> **Required actions**
A - Retype the stretch of the cycling awards post from "Last Sunday we" through "there, maybe more.", word for word.
B - In the cycling awards post, at which park was the All Clubs BBQ held?

> **Passage for review**
August 18, 2018 § 7 Comments

Last Sunday we had the inaugural All Clubs BBQ sixth South Bay Cycling Awards at Eldorado Park in Long Beach. The two people who made this event happen, Ken Vinson and Kristie Fox, arrived before the sun rose to get things set up.

There was a guy sleeping on a park bench and Ken asked him if he would help out in exchange for a meal. The man’s name was Ben Millane, and not only did he help,  he took ownership of his tasks and being part of the event. He did the leaf blowing for the entire area and helped clean the venue. He was kind and talkative, and seemed as excited as anyone to be there, maybe more.

Without being asked, he stayed all the way through tear down. He talked numerous times throughout the day to all kinds of people. As the final things were loaded up, Ben thanked Ken and Kristie, said he loved the event, then asked if it was a one time only happening. Kristie said the event would definitely be back next year and that she would contact him. Ben has a FB page, and wondered where he could get one of the cycling t-shirts made by Origin. Kristie said she’d get him one.

This kind of interaction between strangers is what the day was about.

Six years is longer than you think

At the end of the South Bay Cycling Awards last year I was pretty wrung out. We had gone from humble origins at Naja’s dive bar in Redondo Beach to a huge event at Strand Brewing in Torrance, each year bigger than the last.

But after last year it felt like the event had run its course. There are only so many times you can give out twenty awards of distinction in a small community before you really are simply recycling names. Instead of an organic gathering of friends we had become a choreographed event with moving parts, all of which had to be timed and integrated.

It was a big old hassle.

As we were tussling with the idea of what to do in 2018, or whether to do anything at all, we were invited to join one of Ken Vinson’s Movement Rides. I’ve written about that experience, but it brought home the fact that if our event was going to represent the broader cycling community, it would need people from those communities who had skin in the game. Our decision to merge the two events was a quick one that left us with little time to pull it off.

“Don’t worry,” said Ken. “If give me the green light, we’ll make it happen.”

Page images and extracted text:
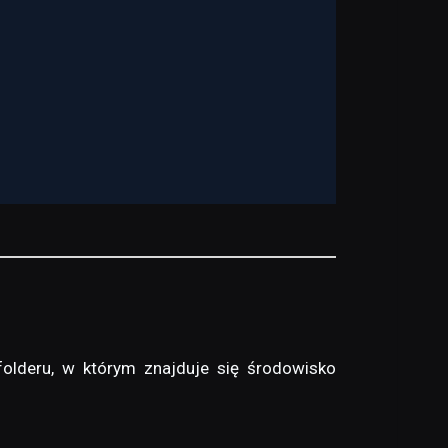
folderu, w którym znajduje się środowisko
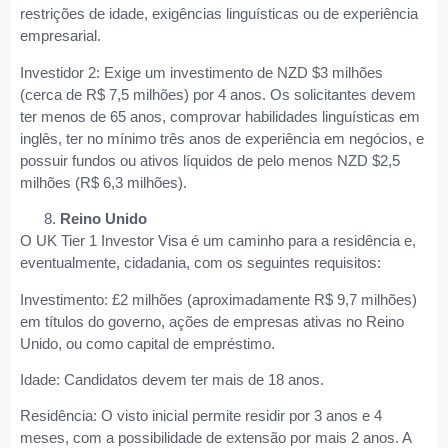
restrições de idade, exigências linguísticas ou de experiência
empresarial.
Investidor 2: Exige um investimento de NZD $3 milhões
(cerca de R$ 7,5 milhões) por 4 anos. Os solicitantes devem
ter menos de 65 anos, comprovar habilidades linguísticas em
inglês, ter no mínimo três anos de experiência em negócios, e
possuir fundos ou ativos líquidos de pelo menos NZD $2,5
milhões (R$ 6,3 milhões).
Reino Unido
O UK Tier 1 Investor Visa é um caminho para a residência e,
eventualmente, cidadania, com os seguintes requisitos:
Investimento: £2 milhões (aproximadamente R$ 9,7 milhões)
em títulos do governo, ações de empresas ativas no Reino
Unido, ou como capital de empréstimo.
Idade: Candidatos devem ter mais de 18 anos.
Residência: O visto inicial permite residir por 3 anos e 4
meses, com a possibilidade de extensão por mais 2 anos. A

> **Results for the exercise**
A -
Last Sunday we had the inaugural All Clubs BBQ sixth South Bay Cycling Awards at Eldorado Park in Long Beach. The two people who made this event happen, Ken Vinson and Kristie Fox, arrived before the sun rose to get things set up.

There was a guy sleeping on a park bench and Ken asked him if he would help out in exchange for a meal. The man’s name was Ben Millane, and not only did he help,  he took ownership of his tasks and being part of the event. He did the leaf blowing for the entire area and helped clean the venue. He was kind and talkative, and seemed as excited as anyone to be there, maybe more.

B - Eldorado Park in Long Beach